Speaker A: “responsible for day-to-day operations and for managing all customer and strategic relations.”

Speaker B: “a fella who tries to find out interesting things and tell others about them.”

Dear awesome readers, who would you want to meet?

If you chose Speaker A, shoot me a note with why. I’m genuinely curious. Everyone I’ve asked so far has looked at me askance and said something along the lines of “Duh, Speaker B, of course. He sounds way more interesting.”

And yet folks, Speaker A was the ever so #ladybadass Gwynne Shotwell, President & COO of SpaceX. Yes, she’s the one who runs the whole operation that put that Tesla Roadster up into orbit in early February. At TED she hilariously mentioned that Mars was a “fixer upper” planet. She was marvelous in every sense of the word. I wrote GIRL CRUSH across my page. She also spoke so brilliantly about her role balancing between “Elon time” and the reality of what her team could accomplish without totally freaking out.

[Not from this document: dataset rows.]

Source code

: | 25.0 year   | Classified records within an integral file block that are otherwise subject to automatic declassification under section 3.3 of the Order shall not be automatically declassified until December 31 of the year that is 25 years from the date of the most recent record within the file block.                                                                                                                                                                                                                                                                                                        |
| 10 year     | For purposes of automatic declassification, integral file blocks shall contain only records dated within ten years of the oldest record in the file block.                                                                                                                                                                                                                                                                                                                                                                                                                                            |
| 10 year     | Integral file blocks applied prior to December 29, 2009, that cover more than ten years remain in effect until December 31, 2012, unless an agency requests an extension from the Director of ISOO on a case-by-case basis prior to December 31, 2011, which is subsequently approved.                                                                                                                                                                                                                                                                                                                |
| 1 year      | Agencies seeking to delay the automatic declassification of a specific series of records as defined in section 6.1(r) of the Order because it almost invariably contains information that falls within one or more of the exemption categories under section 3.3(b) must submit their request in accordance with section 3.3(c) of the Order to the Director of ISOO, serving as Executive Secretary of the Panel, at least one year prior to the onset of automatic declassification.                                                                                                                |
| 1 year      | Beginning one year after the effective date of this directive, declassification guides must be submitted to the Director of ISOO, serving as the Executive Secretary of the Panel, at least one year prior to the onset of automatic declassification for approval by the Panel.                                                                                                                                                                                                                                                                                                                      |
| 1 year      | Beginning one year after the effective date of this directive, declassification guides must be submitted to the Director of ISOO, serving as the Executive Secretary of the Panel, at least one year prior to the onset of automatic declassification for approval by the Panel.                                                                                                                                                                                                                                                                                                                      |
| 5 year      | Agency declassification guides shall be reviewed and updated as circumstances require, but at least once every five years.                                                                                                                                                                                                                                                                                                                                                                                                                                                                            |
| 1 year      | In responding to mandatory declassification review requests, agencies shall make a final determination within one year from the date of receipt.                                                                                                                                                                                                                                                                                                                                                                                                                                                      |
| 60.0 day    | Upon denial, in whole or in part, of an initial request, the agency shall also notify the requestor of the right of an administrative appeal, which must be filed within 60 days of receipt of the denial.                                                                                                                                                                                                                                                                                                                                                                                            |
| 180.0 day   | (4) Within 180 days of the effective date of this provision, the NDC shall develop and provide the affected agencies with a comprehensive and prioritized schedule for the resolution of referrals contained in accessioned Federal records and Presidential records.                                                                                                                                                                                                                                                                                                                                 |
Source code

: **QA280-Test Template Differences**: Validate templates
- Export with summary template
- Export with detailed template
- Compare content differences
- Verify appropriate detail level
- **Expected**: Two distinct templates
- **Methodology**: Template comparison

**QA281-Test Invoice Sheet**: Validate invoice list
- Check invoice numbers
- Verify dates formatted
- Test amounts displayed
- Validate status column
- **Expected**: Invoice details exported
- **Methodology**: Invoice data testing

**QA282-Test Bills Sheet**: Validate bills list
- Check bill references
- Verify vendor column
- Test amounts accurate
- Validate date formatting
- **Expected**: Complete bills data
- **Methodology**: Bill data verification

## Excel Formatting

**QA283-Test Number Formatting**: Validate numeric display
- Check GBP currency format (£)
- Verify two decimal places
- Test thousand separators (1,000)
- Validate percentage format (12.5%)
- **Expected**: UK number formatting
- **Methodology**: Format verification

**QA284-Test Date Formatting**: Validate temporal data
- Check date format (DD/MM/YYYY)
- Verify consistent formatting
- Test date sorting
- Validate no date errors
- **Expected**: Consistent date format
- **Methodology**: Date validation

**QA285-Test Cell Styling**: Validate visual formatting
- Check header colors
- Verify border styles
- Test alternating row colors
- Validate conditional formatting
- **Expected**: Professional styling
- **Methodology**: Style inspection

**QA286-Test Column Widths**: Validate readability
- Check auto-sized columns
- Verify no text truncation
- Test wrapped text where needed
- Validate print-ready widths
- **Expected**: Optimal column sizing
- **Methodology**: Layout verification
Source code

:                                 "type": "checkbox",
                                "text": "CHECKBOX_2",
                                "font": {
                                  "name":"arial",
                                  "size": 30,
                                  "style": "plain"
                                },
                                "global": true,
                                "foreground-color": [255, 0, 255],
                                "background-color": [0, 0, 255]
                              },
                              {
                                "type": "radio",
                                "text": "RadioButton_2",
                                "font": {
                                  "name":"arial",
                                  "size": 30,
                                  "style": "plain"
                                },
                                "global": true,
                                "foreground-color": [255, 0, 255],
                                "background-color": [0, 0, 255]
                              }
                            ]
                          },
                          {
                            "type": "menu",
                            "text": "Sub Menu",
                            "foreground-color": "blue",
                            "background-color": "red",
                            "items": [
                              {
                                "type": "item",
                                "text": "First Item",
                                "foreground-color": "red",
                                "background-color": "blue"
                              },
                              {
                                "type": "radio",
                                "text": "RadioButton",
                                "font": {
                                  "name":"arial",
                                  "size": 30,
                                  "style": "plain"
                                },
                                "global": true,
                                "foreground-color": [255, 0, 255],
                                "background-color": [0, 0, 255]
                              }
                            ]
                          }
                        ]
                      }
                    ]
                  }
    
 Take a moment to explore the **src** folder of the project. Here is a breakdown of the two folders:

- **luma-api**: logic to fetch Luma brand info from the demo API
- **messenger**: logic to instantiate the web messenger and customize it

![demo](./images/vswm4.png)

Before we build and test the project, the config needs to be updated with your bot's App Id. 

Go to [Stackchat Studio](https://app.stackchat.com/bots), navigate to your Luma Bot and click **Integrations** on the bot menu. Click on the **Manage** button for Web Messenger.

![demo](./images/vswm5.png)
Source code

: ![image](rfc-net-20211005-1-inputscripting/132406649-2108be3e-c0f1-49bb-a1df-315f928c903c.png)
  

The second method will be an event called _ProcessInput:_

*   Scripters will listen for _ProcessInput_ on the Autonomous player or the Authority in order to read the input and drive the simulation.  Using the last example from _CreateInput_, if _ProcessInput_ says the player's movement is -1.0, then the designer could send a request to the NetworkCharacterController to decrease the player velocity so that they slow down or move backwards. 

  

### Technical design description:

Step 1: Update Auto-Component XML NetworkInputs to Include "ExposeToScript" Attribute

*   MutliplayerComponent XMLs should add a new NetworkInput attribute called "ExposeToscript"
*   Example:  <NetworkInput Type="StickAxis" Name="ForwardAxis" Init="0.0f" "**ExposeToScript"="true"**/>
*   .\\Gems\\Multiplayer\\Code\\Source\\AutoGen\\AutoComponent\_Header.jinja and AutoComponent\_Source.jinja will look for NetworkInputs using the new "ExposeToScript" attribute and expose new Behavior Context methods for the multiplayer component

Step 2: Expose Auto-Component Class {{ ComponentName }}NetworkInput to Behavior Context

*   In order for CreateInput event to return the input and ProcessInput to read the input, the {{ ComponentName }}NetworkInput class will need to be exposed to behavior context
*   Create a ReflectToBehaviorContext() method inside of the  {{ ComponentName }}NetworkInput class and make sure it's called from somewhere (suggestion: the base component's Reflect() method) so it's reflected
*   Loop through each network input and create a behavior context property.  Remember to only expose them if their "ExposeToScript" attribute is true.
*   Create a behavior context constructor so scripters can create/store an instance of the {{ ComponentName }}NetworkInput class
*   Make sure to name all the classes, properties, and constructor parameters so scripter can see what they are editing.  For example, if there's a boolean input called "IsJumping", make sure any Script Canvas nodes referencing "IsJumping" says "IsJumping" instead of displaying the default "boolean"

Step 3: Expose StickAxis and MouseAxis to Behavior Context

And yet, if I hadn’t been sitting in the audience that day and just read the headline, I might have skipped her talk all because her headline was boring. Gwynne Shotwell is NOT boring.

See her TEDTalk here: Ted.com

So in the spirit of the Jo Jo Magic, below are a couple of options of what Gwynne could use as her headline. I’ve used language that she herself used during her exceptional interview. I think we should help her, don’t you?

Example 1: Selling rockets is all about connection and relationships, and if you want to colonise Mars you need to sell a couple of rockets. I grow the connections and relationships as the President and COO of SpaceX so we can build and sell a future for humans on Mars.

Example 2: All the time and all the money in the world doesn’t always produce the best solution. Constraints are what drive us to innovate, to invent, and yes to recycle at SpaceX. It’s those constraints – especially of managing “Elon Time” – that challenge me to guide the team at SpaceX as the President and COO.

Just out of curiosity. Which one do you prefer now?